De ces nouveaux venus, nous n’avons pas la même lecture. Probablement parce que nous n’avons pas les mêmes valeurs.

Le CNE, Contrat Nouvelle Embauche, loin de donner une nouvelle impulsion au marché du travail,  se borne à changer des contrats stables en emplois précaires.

Aujourd’hui, avec le CPE vous franchissez une nouvelle étape. Ce Contrat Première Embauche n’est en réalité qu’une  Course à la Précarité de l’Emploi. Il est à l’avenir ce que le marché noir est à l’économie : un constat de pénurie et l’exploitation du manque.

Chacun des termes de la proposition que vous faites ainsi à notre jeunesse est un chef d’œuvre de cynisme et un aveu de mépris.
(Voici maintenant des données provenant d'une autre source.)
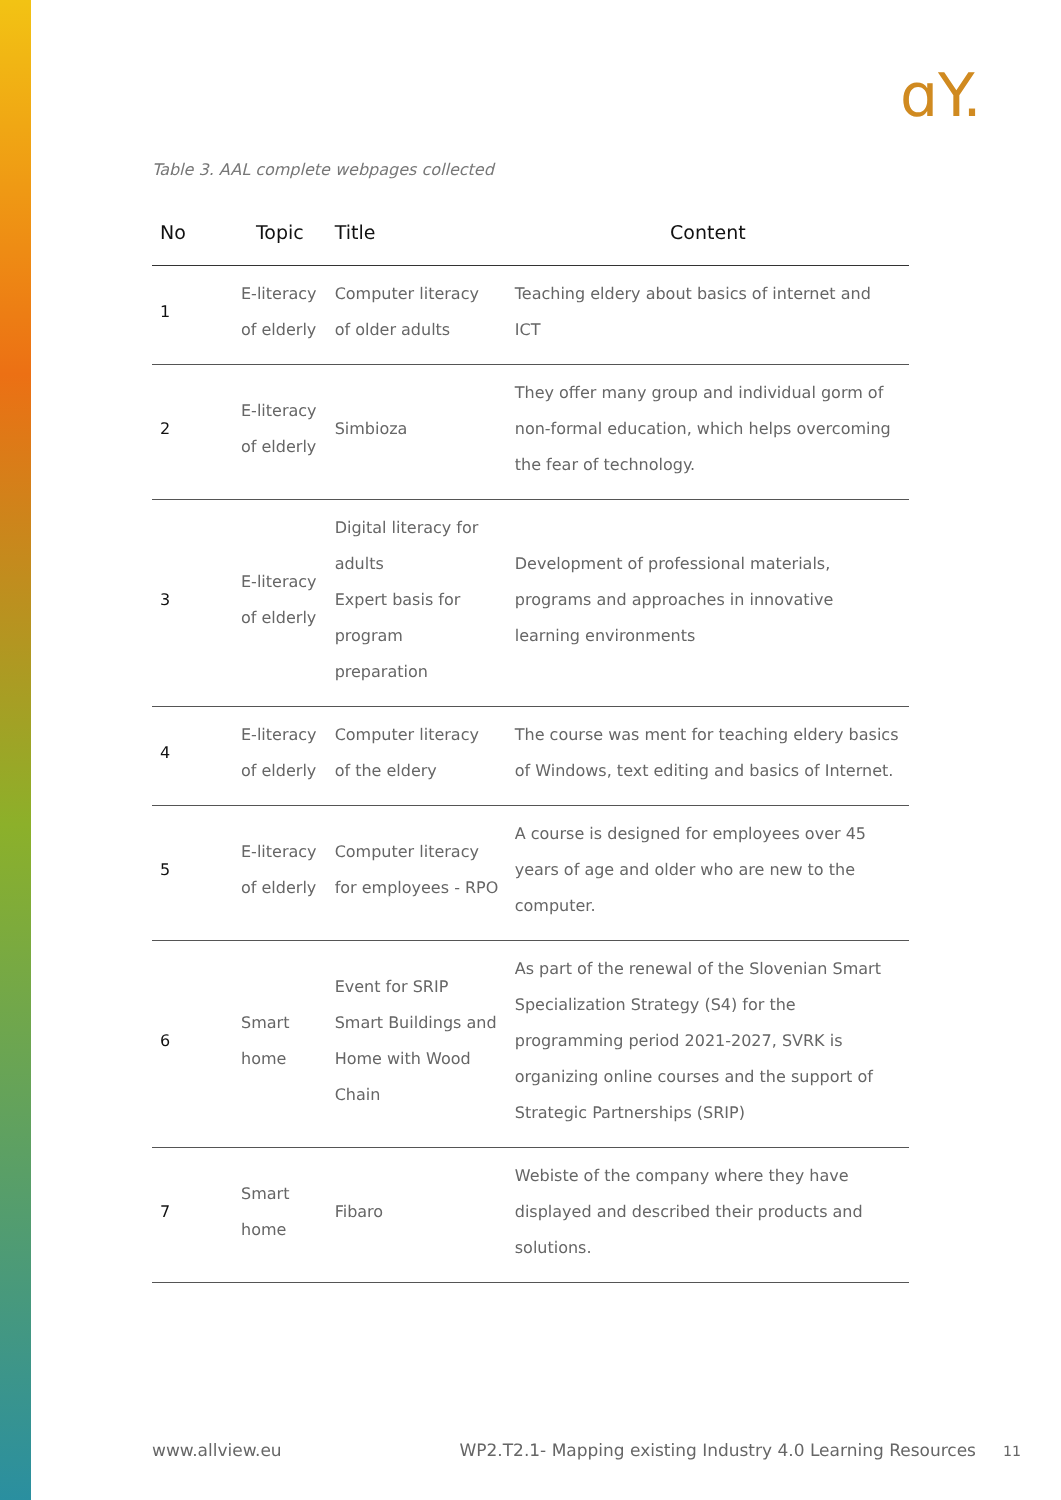ɑY.
Table 3. AAL complete webpages collected
| No | Topic | Title | Content |
| --- | --- | --- | --- |
| 1 | E-literacy of elderly | Computer literacy of older adults | Teaching eldery about basics of internet and ICT |
| 2 | E-literacy of elderly | Simbioza | They offer many group and individual gorm of non-formal education, which helps overcoming the fear of technology. |
| 3 | E-literacy of elderly | Digital literacy for adults Expert basis for program preparation | Development of professional materials, programs and approaches in innovative learning environments |
| 4 | E-literacy of elderly | Computer literacy of the eldery | The course was ment for teaching eldery basics of Windows, text editing and basics of Internet. |
| 5 | E-literacy of elderly | Computer literacy for employees - RPO | A course is designed for employees over 45 years of age and older who are new to the computer. |
| 6 | Smart home | Event for SRIP Smart Buildings and Home with Wood Chain | As part of the renewal of the Slovenian Smart Specialization Strategy (S4) for the programming period 2021-2027, SVRK is organizing online courses and the support of Strategic Partnerships (SRIP) |
| 7 | Smart home | Fibaro | Webiste of the company where they have displayed and described their products and solutions. |
www.allview.eu WP2.T2.1- Mapping existing Industry 4.0 Learning Resources 11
En généralisant l’emploi jetable c’est la formation des jeunes diplômés que vous dévalorisez, sans pour autant apporter de réponse aux milliers de jeunes, qui sortent sans qualification du système scolaire.

Enfin, le terme même de contrat suppose garantie et réciprocité. Le vôtre ne propose qu’arbitraire et inégalité. C’est ainsi que nos enfants seront corvéables et révocables à merci, tandis que leurs patrons bénéficieront immédiatement d’avantages financiers, sans qu’aucunes contreparties ne leur soient demandées.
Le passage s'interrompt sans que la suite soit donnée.